Before we take the problem head on, let’s massage the data. The Random Forest algorithm in R will not tolerate NA values. We can replace them with the mean of the data but in dataset combi$Age 20% of the values are missing. Instead we will grow a decision tree.
Agefit <- rpart(Age ~ Pclass + Sex + SibSp + Parch + Fare + Embarked + Title + FamilySize,
data = combi[!is.na(combi$Age), ],
method = 'anova')
combi$Age[is.na(combi$Age)] <- predict(Agefit, combi[is.na(combi$Age), ])
Take a look at the statistics before we lift off,
summary(combi)
## PassengerId Survived Pclass Name
## Min. : 1 Min. :0.0000 Min. :1.000 Length:1309
## 1st Qu.: 328 1st Qu.:0.0000 1st Qu.:2.000 Class :character
## Median : 655 Median :0.0000 Median :3.000 Mode :character
## Mean : 655 Mean :0.3838 Mean :2.295
## 3rd Qu.: 982 3rd Qu.:1.0000 3rd Qu.:3.000
## Max. :1309 Max. :1.0000 Max. :3.000
## NA's :418
## Sex Age SibSp Parch
## female:466 Min. : 0.17 Min. :0.0000 Min. :0.000
## male :843 1st Qu.:22.00 1st Qu.:0.0000 1st Qu.:0.000
## Median :28.86 Median :0.0000 Median :0.000
## Mean :29.70 Mean :0.4989 Mean :0.385
## 3rd Qu.:36.50 3rd Qu.:1.0000 3rd Qu.:0.000
## Max. :80.00 Max. :8.0000 Max. :9.000
##
## Ticket Fare Cabin Embarked
## CA. 2343: 11 Min. : 0.000 :1014 : 2
## 1601 : 8 1st Qu.: 7.896 C23 C25 C27 : 6 C:270
## CA 2144 : 8 Median : 14.454 B57 B59 B63 B66: 5 Q:123
## 3101295 : 7 Mean : 33.295 G6 : 5 S:914
## 347077 : 7 3rd Qu.: 31.275 B96 B98 : 4
## 347082 : 7 Max. :512.329 C22 C26 : 4
## (Other) :1261 NA's :1 (Other) : 271
## Title FamilySize Surname FamilyID
## Mr :757 Min. : 1.000 Length:1309 Small :1074
## Miss :260 1st Qu.: 1.000 Class :character 11Sage : 11
## Mrs :197 Median : 1.000 Mode :character 7Andersson: 9
## Master : 61 Mean : 1.884 8Goodwin : 8
## Dr : 8 3rd Qu.: 2.000 7Asplund : 7
## Rev : 8 Max. :11.000 6Fortune : 6
## (Other): 18 (Other) : 194
#combi$Embarked <- as.character(combi$Embarked)

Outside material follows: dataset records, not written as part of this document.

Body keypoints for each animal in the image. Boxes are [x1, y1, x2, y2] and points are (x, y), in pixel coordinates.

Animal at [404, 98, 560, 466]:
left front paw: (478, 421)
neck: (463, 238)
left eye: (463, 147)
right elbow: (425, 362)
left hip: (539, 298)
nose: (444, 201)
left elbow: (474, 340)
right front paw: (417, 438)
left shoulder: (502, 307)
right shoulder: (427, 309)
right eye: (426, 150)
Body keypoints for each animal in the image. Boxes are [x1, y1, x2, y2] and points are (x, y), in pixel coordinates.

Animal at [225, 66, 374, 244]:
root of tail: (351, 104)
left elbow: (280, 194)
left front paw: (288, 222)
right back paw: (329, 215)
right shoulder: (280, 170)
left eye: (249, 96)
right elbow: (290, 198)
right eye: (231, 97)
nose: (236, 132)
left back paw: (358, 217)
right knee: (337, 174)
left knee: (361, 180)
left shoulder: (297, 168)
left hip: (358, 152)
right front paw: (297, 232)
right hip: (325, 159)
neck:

combi$Embarked[which(combi$Embarked == '')] <- 'S'
combi$Embarked <- factor(combi$Embarked)
combi$Fare[which(is.na(combi$Fare))] <- median(combi$Fare, na.rm = TRUE)

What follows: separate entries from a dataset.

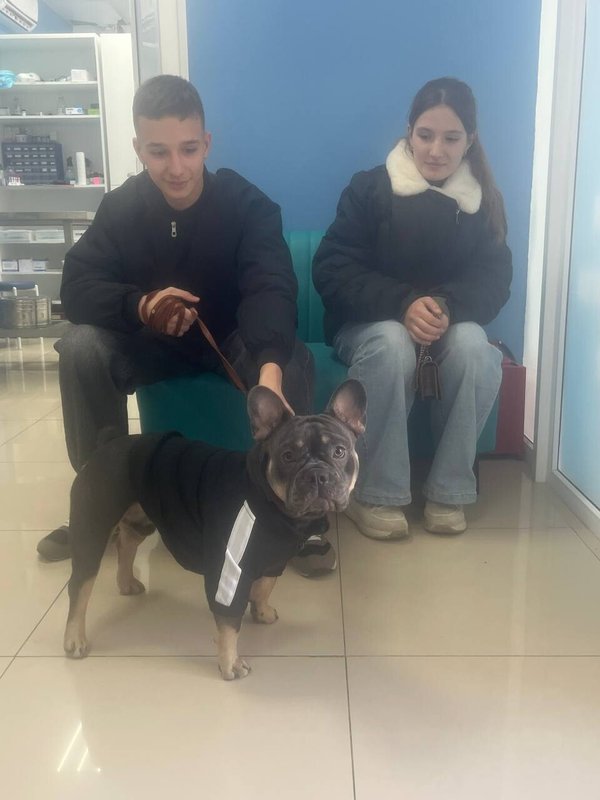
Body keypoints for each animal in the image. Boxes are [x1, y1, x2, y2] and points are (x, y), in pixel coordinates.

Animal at [63, 379, 366, 680]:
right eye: (288, 456)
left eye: (339, 451)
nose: (317, 474)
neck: (274, 505)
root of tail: (107, 445)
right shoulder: (229, 570)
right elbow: (229, 622)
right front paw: (230, 663)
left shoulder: (274, 561)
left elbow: (265, 587)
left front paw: (262, 612)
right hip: (91, 530)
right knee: (80, 586)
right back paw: (74, 639)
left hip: (141, 517)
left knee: (126, 544)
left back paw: (126, 583)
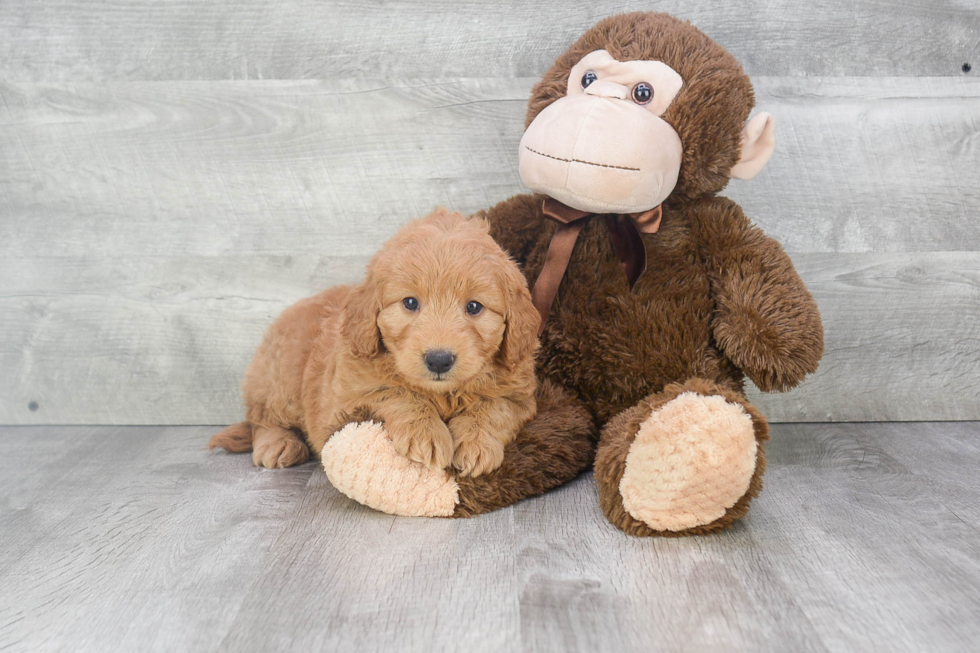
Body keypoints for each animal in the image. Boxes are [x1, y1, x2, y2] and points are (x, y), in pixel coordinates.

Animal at [210, 211, 540, 476]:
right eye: (410, 303)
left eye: (474, 307)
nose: (439, 360)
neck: (442, 393)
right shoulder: (343, 403)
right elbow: (395, 392)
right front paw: (427, 434)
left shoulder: (519, 396)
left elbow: (494, 407)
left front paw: (476, 443)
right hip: (279, 376)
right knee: (261, 419)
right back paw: (278, 444)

I’ve got rid of all NA values from the dataset. There’s another problem here, the factor variables cannot have more than 32 levels. combi$FamilyID has double that many. To cut them down I will include all the 3 member families into small
combi$FamilyID2 <- combi$FamilyID
combi$FamilyID2 <- as.character(combi$FamilyID2)
combi$FamilyID2[combi$FamilySize <= 3] <- 'Small'
combi$FamilyID2 <- factor(combi$FamilyID2)
train <- combi[1:891,]
test <- combi[892:1309,]
Let’s begin by setting a seed to ensure reproducibility
set.seed(42)
fit <- randomForest(data = train,
importance = TRUE,
ntree = 2000,
as.factor(Survived) ~ Pclass + Sex + Age + SibSp + Parch + Fare + Embarked + Title + FamilySize + FamilyID2)
varImpPlot(fit)
To generate the prediction is just like as it has always been
prediction <- predict(fit, test)
submit <- data.frame(PassengerID = test$PassengerId, Survived = prediction)

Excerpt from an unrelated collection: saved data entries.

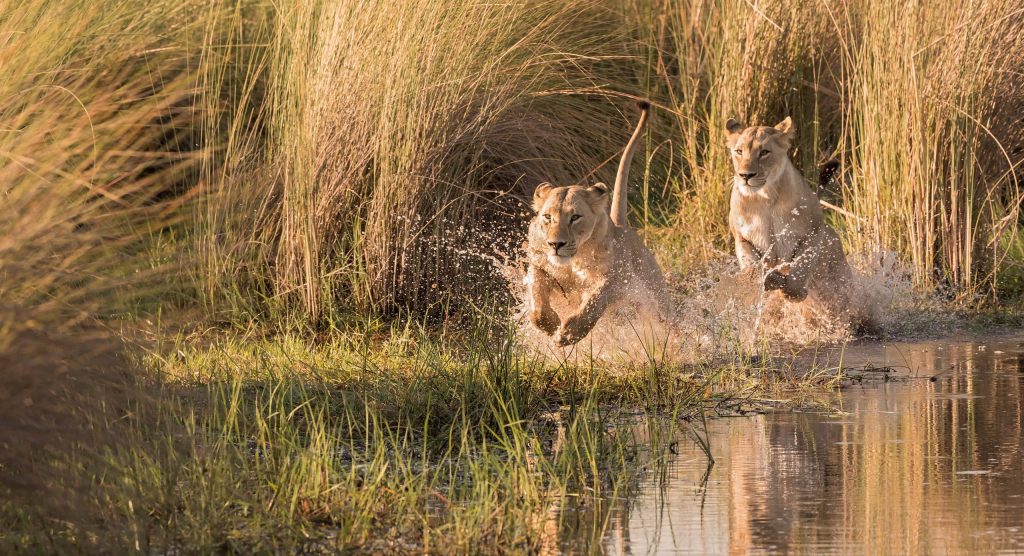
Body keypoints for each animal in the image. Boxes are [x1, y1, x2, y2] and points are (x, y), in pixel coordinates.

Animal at [526, 101, 667, 346]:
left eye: (575, 217)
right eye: (547, 217)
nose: (556, 244)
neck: (572, 260)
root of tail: (623, 227)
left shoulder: (613, 278)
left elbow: (595, 301)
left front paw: (570, 333)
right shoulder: (539, 265)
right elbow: (537, 301)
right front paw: (550, 325)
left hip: (655, 294)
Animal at [724, 116, 865, 329]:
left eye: (764, 152)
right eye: (739, 151)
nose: (745, 176)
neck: (764, 198)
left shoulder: (813, 233)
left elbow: (801, 266)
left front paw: (794, 292)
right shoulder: (742, 238)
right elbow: (755, 268)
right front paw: (769, 279)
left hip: (838, 276)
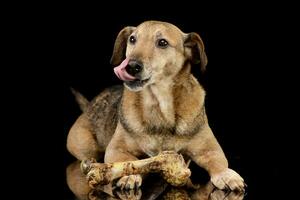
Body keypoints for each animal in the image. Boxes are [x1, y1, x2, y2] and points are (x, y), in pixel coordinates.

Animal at [67, 20, 246, 191]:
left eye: (162, 42)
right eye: (132, 39)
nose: (131, 66)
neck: (158, 104)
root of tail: (89, 106)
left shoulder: (209, 149)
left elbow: (219, 162)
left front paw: (227, 175)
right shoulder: (116, 149)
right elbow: (127, 161)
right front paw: (128, 175)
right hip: (87, 147)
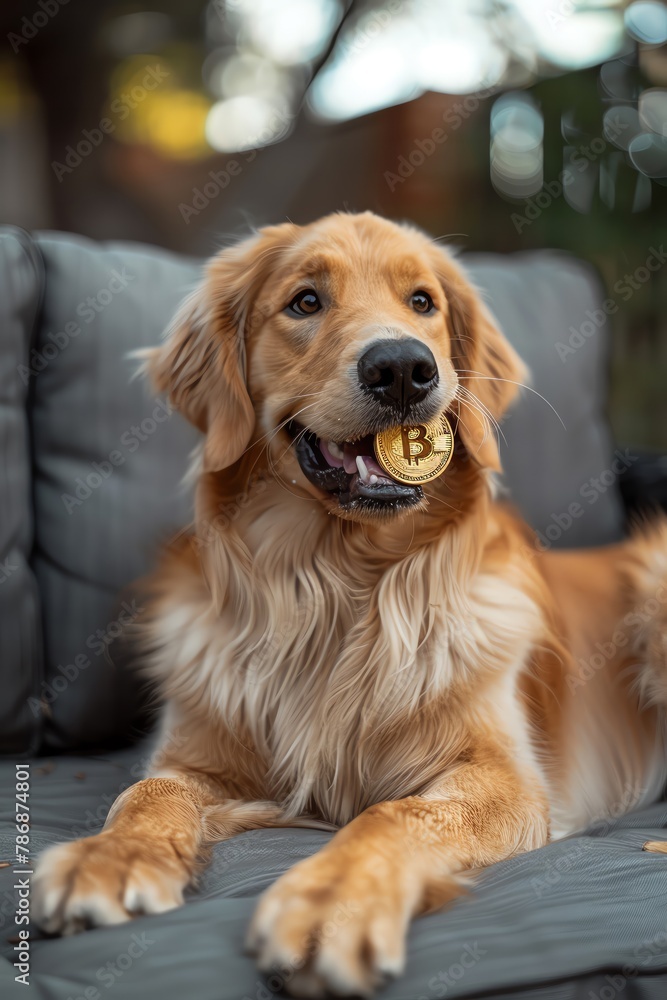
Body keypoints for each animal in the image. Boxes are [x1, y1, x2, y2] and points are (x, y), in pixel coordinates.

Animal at [34, 211, 664, 992]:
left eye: (423, 302)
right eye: (305, 301)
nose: (402, 368)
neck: (339, 587)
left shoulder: (502, 777)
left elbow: (392, 815)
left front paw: (332, 900)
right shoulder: (195, 756)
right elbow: (145, 795)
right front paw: (107, 856)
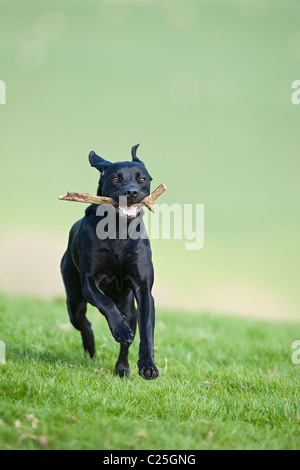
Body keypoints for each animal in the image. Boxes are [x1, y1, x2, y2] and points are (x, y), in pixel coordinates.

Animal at [61, 145, 159, 380]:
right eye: (115, 178)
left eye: (142, 179)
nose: (131, 192)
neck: (118, 230)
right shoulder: (90, 283)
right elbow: (105, 303)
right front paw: (119, 329)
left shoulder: (143, 289)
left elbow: (146, 331)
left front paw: (148, 365)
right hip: (74, 300)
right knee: (83, 322)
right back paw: (91, 347)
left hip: (129, 307)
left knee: (127, 343)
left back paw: (122, 369)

write.csv(submit, file = "randomForest.csv", row.names = FALSE)
This was a bummer. Our score didn’t improve at all!
Somewhere in this a statistical test is involved, let’s roll before we dive into the specifics. Using the library(party)
set.seed(42)
fit <- cforest(as.factor(Survived) ~ Pclass + Sex + Age + SibSp + Parch + Fare + Embarked + Title + FamilySize + FamilyID,
data = train,
controls = cforest_unbiased(ntree=2000, mtry=3))
To make the prediction, same drill.
prediction <- predict(fit, test, OOB = TRUE, type = 'response')
submit <- data.frame(PassengerID = test$PassengerId, Survived = prediction)
write.csv(submit, file = 'conditionalInferenceTrees.csv', row.names = FALSE)
This gets me in top-500 of the leaderboard with a score of 0.80861. Trevor leaves us at this point so I’ll have to tread alone the rest of the way.